Score! The Ultimate Joining Slip

So my work is quite dependent on scoring and slipping, the method of joining two parts of leather hard clay together. In a workshop I did recently at U of L for the Louisville Clay group, I mentioned how I make the slip that I use to attach the parts. I was surprised how many people had no idea what I was talking about. I am writing this to spread the word about the ultimate, best slip to use for joining.

I basically start with my throwing scraps, the large chunks from my splash pan.

Sometimes I use the thickest parts of my reclaim bucket. Just go for whatever clay you have sitting around that is at a peanut butter consistency. Put a pint of that in a 1 quart container, such as a mix-n-measure from the hardware store.

1. Add 1 ml of Darvan #7

If you use terra cotta, you might want to use Darvan #811. These are deflocculants. They basically work by changing the charge of the clay particles to negative, causing them to repel each other. The result is a liquid with less water in it than would normally take.

2. Mix the slip with a stick blender.

It should come out the consistency of loose pudding. if it is thinner, let it sit out over night and mix it again. I store this and use it for about a month. If it dries out, don’t bother to rehydrate, just toss it. Make sure it does not get into the reclaim bucket. That Darvan is bad stuff to get into a plastic clay body.

When using this, there are several advantages.

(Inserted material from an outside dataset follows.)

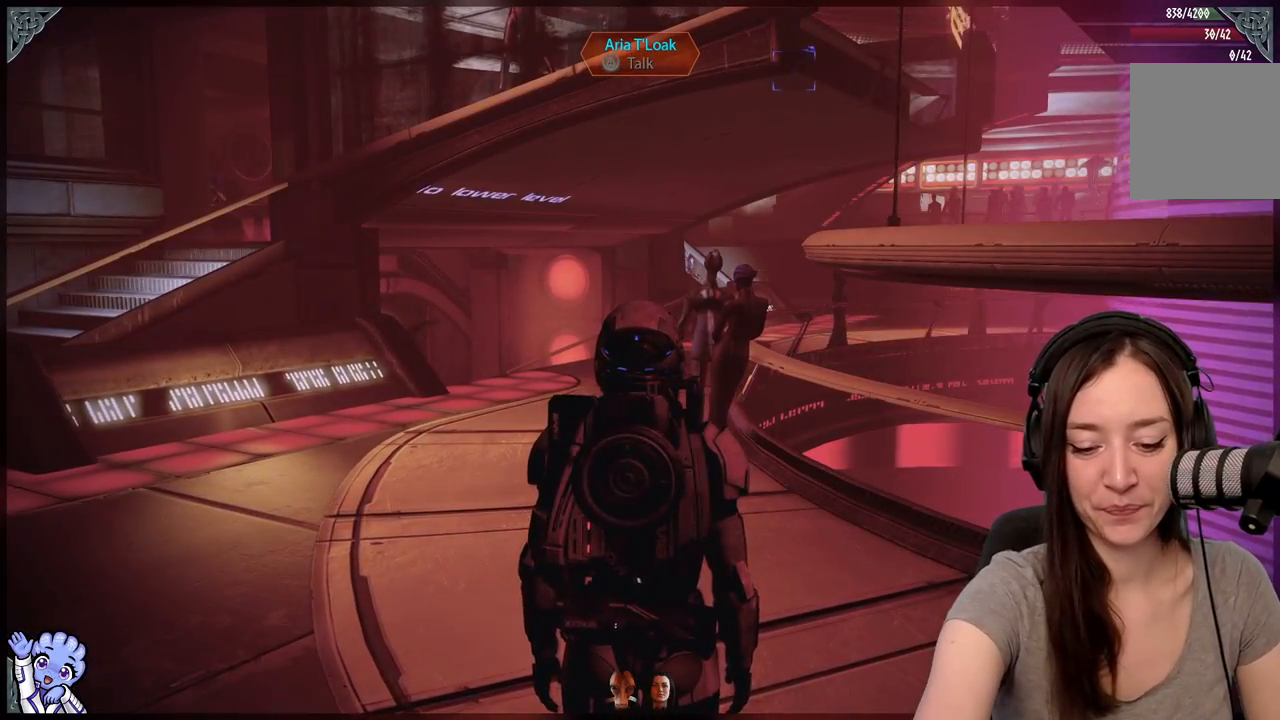
{"dt_ms": 500, "buttons": [], "left_stick": "center", "right_stick": "center", "events": [[67, "R2", "up"], [117, "R2", "down"], [250, "R2", "up"]]}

  • It has less water, so It will shrink less
  • It is sticky like syrup, allowing fast joining
  • It flows down into the score marks easily
  • It dries very hard, harder than the rest of the clay

I have found this to be the most logical, and most effective method of joining, something I have recently gained an expert level of experience at. Hope this helps you, too.



Comments

  1. Mickey says:

    I recently “blogged” and boasted about my hand whirr-whirr. (it’s official Studio name)
    I will try you way.
    Thank you for sharing it.
    Mickey S
    On Vancouver Island

  2. [...] apply my joining slip to both halves, using small repetitive stokes in both directions parallel to the direction of the [...]

  3. Wanda says:

    That’s the slip I use. Darvan is my homeboy.

  4. Katzeye says:

    We have something even better. We call it Stuck Up Slip. It is an industrial secret, but it is how they attach handles without scoring. I know the method you are documenting, and this is even better!